> _Quoted passage_
Saturday, November 29, 2014

Saturday Musings, 29 November 2014

Good morning,

I'm in St. Louis.  Though it's been a night to prove that gluten does impact my neurology, nonetheless, I'm feeling fine.  I have much for which to be thankful, starting with a Eureka! moment which I had in January of 2013, in the middle of a winter's night.

I awakened suddenly, sitting ramrod straight in bed, exclaiming, Didn't my brother Stephen have another daughter?  I couldn't wait for sunrise; I called my sister Joyce immediately and demanded that she tell me if she knew.  You woke me at 5:00 a.m. to ask this question, she all but grumbled.  She cleared her foggy brain and then said, in wonder, Yes, yes, I think he did.  Wasn't his girlfriend back then named Sherry?

I pondered for several days.  All I could recall fit into a five-minute recitation.  Steve's girlfriend Sherry had a baby; the baby had something wrong with her; my mother bought the baby some medical supplies; the baby came to our house a few times.  Following that: a void.  My brother Stephen, dead these 17  years, could not easily be consulted.  My mother, gone for 29 years, remained silent.  My brain could not pull any more details from its morass of forgotten family tales.

> _Assigned task_
Copy the stretch of the Saturday musings post from "Saturday Musings, 29" through "a winter's night.", substituting "grateful" for "thankful".

> _Given data_

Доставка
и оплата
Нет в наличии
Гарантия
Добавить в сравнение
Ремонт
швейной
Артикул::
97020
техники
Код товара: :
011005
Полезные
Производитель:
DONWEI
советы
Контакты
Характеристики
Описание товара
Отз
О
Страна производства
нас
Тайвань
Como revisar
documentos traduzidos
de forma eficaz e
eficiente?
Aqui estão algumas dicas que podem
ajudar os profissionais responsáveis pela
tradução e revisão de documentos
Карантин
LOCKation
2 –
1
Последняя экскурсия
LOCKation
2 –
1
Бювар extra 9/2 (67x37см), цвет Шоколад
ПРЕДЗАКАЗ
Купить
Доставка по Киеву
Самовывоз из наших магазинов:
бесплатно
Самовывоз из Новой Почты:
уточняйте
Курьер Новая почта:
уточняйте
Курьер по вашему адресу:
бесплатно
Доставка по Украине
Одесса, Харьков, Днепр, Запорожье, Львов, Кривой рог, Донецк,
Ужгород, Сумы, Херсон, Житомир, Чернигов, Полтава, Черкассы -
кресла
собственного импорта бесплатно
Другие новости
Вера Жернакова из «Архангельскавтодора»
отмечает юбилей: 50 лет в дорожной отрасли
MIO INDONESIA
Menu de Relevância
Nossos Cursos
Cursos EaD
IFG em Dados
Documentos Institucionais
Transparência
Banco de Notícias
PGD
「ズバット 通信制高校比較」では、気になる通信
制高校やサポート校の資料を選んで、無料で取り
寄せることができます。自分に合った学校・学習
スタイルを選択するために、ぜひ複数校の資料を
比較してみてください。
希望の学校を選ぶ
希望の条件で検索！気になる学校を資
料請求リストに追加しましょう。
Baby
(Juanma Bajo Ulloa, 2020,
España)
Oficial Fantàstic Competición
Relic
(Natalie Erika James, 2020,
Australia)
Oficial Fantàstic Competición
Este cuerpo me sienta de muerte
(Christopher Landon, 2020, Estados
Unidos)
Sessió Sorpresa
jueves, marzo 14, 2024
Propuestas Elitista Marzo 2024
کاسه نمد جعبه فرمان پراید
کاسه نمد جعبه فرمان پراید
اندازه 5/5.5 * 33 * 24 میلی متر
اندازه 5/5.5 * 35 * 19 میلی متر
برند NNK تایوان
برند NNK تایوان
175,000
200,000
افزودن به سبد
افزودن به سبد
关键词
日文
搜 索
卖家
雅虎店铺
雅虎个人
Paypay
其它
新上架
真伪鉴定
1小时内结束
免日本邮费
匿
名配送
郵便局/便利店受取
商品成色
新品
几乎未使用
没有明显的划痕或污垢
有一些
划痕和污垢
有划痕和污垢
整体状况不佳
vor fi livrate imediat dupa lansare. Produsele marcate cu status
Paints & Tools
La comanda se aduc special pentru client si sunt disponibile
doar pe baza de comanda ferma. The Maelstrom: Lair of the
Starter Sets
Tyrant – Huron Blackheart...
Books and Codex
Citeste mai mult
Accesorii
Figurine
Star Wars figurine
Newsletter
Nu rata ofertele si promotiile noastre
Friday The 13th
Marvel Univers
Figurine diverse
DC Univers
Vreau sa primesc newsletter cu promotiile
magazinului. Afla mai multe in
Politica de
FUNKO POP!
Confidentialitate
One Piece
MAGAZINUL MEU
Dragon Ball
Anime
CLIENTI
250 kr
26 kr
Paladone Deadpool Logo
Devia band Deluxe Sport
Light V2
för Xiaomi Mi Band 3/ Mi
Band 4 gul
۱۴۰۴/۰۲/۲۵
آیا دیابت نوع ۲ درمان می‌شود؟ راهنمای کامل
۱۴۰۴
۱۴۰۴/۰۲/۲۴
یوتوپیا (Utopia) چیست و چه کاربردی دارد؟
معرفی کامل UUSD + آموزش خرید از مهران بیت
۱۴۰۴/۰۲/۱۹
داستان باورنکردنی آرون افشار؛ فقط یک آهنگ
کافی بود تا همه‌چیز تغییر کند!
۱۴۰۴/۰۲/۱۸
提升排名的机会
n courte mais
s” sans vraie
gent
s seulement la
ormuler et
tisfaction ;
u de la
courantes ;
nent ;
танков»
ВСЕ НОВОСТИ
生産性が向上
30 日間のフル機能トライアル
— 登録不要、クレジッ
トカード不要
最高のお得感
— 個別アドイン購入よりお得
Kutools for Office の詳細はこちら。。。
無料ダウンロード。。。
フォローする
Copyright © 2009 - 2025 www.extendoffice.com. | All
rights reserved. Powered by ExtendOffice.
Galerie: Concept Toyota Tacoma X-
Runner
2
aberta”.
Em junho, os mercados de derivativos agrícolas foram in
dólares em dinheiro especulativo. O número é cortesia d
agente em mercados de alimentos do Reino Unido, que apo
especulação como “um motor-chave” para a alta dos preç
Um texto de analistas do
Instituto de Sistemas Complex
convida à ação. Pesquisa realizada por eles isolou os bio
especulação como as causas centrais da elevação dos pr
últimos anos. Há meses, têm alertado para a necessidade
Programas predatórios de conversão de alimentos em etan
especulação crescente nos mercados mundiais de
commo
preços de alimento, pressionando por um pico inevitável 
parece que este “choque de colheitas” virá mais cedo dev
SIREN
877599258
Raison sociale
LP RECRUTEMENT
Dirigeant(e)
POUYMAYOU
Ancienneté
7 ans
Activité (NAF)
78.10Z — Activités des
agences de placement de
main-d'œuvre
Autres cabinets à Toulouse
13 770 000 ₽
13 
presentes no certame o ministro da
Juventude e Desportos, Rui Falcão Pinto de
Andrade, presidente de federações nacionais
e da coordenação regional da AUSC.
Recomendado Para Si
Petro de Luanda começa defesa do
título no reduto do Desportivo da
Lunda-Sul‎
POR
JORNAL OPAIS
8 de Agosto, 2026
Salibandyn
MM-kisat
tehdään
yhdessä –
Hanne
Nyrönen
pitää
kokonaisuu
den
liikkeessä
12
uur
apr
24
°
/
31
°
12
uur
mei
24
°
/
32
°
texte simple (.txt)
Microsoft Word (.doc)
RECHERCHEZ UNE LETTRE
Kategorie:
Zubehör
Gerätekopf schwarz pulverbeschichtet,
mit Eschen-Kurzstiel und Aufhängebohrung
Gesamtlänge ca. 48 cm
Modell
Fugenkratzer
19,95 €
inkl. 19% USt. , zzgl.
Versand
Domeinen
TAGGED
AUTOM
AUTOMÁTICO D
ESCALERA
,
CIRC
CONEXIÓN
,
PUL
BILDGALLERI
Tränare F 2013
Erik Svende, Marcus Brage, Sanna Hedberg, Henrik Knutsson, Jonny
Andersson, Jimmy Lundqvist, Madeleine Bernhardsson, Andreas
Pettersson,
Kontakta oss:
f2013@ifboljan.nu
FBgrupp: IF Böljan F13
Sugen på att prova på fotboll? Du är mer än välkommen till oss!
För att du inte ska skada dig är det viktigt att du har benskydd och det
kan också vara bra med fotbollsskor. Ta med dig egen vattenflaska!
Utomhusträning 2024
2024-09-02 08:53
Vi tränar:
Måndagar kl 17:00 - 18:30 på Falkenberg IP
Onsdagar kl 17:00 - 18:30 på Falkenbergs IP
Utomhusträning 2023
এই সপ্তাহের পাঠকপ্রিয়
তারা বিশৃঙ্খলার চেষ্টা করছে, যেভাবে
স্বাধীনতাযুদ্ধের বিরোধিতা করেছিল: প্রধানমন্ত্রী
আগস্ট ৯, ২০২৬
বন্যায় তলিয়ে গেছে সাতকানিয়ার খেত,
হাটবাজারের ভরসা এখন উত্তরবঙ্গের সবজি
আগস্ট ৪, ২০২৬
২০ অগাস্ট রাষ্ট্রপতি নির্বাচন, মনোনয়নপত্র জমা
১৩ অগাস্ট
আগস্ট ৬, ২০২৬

> _Worked solution_
Saturday Musings, 29 November 2014

Good morning,

I'm in St. Louis.  Though it's been a night to prove that gluten does impact my neurology, nonetheless, I'm feeling fine.  I have much for which to be grateful, starting with a Eureka! moment which I had in January of 2013, in the middle of a winter's night.